*Dataset entries:*

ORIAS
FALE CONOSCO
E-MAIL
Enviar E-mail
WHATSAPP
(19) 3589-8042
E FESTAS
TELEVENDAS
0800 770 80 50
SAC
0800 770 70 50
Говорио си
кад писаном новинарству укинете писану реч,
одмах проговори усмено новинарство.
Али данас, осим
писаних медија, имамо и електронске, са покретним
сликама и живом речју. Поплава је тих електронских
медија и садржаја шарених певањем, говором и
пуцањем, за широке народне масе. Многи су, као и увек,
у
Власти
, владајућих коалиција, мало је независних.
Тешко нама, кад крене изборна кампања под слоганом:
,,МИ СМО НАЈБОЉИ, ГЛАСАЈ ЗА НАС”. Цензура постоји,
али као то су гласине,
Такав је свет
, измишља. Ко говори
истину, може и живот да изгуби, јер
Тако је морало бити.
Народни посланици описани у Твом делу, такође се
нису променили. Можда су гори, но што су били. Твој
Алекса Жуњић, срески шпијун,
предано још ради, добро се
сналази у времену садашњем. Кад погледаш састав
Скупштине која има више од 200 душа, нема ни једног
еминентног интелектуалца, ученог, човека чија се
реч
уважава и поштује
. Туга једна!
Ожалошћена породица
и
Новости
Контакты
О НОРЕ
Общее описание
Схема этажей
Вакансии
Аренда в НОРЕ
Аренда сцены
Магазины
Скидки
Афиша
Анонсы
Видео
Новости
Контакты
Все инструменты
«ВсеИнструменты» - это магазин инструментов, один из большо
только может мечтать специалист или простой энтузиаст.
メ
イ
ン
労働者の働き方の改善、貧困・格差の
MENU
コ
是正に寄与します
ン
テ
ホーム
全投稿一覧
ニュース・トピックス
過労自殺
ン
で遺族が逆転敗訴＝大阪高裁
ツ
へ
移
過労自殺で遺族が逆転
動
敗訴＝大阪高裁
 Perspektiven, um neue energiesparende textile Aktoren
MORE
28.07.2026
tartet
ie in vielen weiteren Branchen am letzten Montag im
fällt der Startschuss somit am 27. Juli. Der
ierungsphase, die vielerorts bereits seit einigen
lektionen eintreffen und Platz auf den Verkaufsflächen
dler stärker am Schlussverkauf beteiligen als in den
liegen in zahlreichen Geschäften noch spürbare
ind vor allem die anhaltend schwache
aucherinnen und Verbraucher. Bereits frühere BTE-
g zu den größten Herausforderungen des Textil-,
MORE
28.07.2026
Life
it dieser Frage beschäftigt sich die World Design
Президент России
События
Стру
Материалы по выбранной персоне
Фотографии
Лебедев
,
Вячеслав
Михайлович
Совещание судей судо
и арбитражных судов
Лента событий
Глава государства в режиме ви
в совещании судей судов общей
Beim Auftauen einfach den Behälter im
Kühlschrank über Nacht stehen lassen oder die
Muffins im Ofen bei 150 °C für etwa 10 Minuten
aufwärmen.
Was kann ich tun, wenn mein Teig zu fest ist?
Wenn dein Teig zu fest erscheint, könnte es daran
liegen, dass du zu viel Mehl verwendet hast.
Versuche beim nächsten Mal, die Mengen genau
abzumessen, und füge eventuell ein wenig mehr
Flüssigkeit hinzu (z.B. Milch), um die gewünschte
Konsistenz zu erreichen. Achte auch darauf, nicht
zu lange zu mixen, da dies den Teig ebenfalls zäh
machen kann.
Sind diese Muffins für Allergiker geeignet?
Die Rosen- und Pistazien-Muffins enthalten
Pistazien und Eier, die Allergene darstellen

*ACTIVITY:* I would like the records restated exactly, with every line intact.

*SOLUTION:*
ORIAS
FALE CONOSCO
E-MAIL
Enviar E-mail
WHATSAPP
(19) 3589-8042
E FESTAS
TELEVENDAS
0800 770 80 50
SAC
0800 770 70 50
Говорио си
кад писаном новинарству укинете писану реч,
одмах проговори усмено новинарство.
Али данас, осим
писаних медија, имамо и електронске, са покретним
сликама и живом речју. Поплава је тих електронских
медија и садржаја шарених певањем, говором и
пуцањем, за широке народне масе. Многи су, као и увек,
у
Власти
, владајућих коалиција, мало је независних.
Тешко нама, кад крене изборна кампања под слоганом:
,,МИ СМО НАЈБОЉИ, ГЛАСАЈ ЗА НАС”. Цензура постоји,
али као то су гласине,
Такав је свет
, измишља. Ко говори
истину, може и живот да изгуби, јер
Тако је морало бити.
Народни посланици описани у Твом делу, такође се
нису променили. Можда су гори, но што су били. Твој
Алекса Жуњић, срески шпијун,
предано још ради, добро се
сналази у времену садашњем. Кад погледаш састав
Скупштине која има више од 200 душа, нема ни једног
еминентног интелектуалца, ученог, човека чија се
реч
уважава и поштује
. Туга једна!
Ожалошћена породица
и
Новости
Контакты
О НОРЕ
Общее описание
Схема этажей
Вакансии
Аренда в НОРЕ
Аренда сцены
Магазины
Скидки
Афиша
Анонсы
Видео
Новости
Контакты
Все инструменты
«ВсеИнструменты» - это магазин инструментов, один из большо
только может мечтать специалист или простой энтузиаст.
メ
イ
ン
労働者の働き方の改善、貧困・格差の
MENU
コ
是正に寄与します
ン
テ
ホーム
全投稿一覧
ニュース・トピックス
過労自殺
ン
で遺族が逆転敗訴＝大阪高裁
ツ
へ
移
過労自殺で遺族が逆転
動
敗訴＝大阪高裁
 Perspektiven, um neue energiesparende textile Aktoren
MORE
28.07.2026
tartet
ie in vielen weiteren Branchen am letzten Montag im
fällt der Startschuss somit am 27. Juli. Der
ierungsphase, die vielerorts bereits seit einigen
lektionen eintreffen und Platz auf den Verkaufsflächen
dler stärker am Schlussverkauf beteiligen als in den
liegen in zahlreichen Geschäften noch spürbare
ind vor allem die anhaltend schwache
aucherinnen und Verbraucher. Bereits frühere BTE-
g zu den größten Herausforderungen des Textil-,
MORE
28.07.2026
Life
it dieser Frage beschäftigt sich die World Design
Президент России
События
Стру
Материалы по выбранной персоне
Фотографии
Лебедев
,
Вячеслав
Михайлович
Совещание судей судо
и арбитражных судов
Лента событий
Глава государства в режиме ви
в совещании судей судов общей
Beim Auftauen einfach den Behälter im
Kühlschrank über Nacht stehen lassen oder die
Muffins im Ofen bei 150 °C für etwa 10 Minuten
aufwärmen.
Was kann ich tun, wenn mein Teig zu fest ist?
Wenn dein Teig zu fest erscheint, könnte es daran
liegen, dass du zu viel Mehl verwendet hast.
Versuche beim nächsten Mal, die Mengen genau
abzumessen, und füge eventuell ein wenig mehr
Flüssigkeit hinzu (z.B. Milch), um die gewünschte
Konsistenz zu erreichen. Achte auch darauf, nicht
zu lange zu mixen, da dies den Teig ebenfalls zäh
machen kann.
Sind diese Muffins für Allergiker geeignet?
Die Rosen- und Pistazien-Muffins enthalten
Pistazien und Eier, die Allergene darstellen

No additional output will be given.